(Excerpts from a dataset)
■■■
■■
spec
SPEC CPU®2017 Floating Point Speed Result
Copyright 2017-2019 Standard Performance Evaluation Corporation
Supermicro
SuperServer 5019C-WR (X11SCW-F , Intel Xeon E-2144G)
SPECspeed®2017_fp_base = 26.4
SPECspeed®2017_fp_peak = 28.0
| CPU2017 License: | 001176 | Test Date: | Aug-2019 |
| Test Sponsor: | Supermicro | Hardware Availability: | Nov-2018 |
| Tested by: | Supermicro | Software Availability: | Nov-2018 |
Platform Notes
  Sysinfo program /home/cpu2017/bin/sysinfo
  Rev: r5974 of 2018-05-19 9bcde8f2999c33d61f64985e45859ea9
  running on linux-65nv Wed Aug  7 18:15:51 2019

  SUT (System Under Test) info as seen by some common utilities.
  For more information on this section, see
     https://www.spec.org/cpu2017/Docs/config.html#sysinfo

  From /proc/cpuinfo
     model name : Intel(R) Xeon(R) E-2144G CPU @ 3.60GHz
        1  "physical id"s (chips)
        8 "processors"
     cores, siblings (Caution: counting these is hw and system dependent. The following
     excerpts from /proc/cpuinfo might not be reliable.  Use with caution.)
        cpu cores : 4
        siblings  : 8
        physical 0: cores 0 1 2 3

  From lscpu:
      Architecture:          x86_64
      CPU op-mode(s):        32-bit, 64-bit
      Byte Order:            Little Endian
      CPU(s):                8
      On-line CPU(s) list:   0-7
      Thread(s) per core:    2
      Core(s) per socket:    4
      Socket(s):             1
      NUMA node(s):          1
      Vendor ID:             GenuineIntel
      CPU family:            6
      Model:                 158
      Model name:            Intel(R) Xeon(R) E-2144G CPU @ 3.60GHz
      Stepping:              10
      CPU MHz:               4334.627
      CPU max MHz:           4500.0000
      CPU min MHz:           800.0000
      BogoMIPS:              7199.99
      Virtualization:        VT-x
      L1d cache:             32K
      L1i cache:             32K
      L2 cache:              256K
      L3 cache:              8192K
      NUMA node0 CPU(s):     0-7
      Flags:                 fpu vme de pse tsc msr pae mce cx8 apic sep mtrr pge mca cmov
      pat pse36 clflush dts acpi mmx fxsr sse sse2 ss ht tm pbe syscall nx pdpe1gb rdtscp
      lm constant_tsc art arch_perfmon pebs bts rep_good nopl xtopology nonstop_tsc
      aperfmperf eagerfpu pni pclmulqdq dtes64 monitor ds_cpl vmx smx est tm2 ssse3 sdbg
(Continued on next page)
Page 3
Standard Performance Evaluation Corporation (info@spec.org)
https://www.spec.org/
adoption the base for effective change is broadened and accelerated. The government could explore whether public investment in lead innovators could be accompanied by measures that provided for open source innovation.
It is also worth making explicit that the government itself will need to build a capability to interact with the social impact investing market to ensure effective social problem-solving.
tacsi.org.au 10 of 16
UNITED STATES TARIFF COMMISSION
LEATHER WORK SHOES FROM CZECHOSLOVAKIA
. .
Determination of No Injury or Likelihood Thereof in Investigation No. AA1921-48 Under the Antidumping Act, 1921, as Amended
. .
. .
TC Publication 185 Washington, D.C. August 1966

Work item: From the records above, show each line that contains the word "cpuinfo".

Solution to the exercise:
  From /proc/cpuinfo
     excerpts from /proc/cpuinfo might not be reliable.  Use with caution.)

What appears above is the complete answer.